Prompt
Copy out the perpetual motion discussion below, starting at "I think one" and ending at "quantum efficiencies etc..", and substitute "energy transfer" for "energy conversion".

Page text
== Segment start ==
Another thing I thout about was this: say you have an engine. It would need to be started somehow of course, but wut if as the engine is running, ALL of the heat that it produces, is converted back into energy and used to power the engine. Well, that’s my take on the matter
:lol:

Zach, don't be so fast to come to your conclusion that perpetual motion machine is possible.

lets say you get your satellite orbiting like you suggest. Lets also say that by some miraculous engineering efforts, it loses zero energy while orbiting. Not 1E-100 joules, ZERO. ok thats nice. But its useless. To get it to do any useful work an exchange of energy (conversion) will have to take place and that will have loses. which means if that energy is put back into keeping it orbiting it will be less and energy has been lost to a form that we cannot use.

I think one key point of all hypothetical perpetual motion machines is they assume an energy conversion can take place with zero loss and that is simply not possible. Its not possible even assuming many ideal situations like zero friction, 100% quantum efficiencies etc..


Read up on the 3 fundamental laws of thermodynamics. I've seen them summarized nicely as follows:

1) you can't win. (no created energy from nothing)
2) you cant even break even. (universe tends towards more disordered state. i.e. energy becomes locked up in unusable forms)
3) its the only game in town.

Surely you jest about the things orbiting around the atom. :D :D
 
Claims for over unity devices are always a good way way to start a spirited debate. Meyer may be an unsung genius but like all talented inventors was cautious to a fault regarding just how the device worked.
== Segment end ==
Extracted information
== Segment start ==
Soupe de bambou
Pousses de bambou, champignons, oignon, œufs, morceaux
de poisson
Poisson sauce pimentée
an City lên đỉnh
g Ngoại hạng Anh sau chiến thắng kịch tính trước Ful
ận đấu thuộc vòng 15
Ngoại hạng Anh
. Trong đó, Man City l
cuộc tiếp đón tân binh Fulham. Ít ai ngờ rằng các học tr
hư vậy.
== Segment end ==
== Segment start ==
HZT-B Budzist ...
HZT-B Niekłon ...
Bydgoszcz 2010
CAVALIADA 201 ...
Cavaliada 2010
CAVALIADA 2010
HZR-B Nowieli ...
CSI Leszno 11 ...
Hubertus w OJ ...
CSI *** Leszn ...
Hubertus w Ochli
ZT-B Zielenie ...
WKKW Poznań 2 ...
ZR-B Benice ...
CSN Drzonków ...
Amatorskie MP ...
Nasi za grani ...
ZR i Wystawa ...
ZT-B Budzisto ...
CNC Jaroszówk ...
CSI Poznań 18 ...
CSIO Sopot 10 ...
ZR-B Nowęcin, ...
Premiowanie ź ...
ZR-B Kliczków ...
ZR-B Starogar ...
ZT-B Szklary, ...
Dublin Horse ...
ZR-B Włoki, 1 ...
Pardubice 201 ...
== Segment end ==
Answer space
I think one key point of all hypothetical perpetual motion machines is they assume an energy transfer can take place with zero loss and that is simply not possible. Its not possible even assuming many ideal situations like zero friction, 100% quantum efficiencies etc..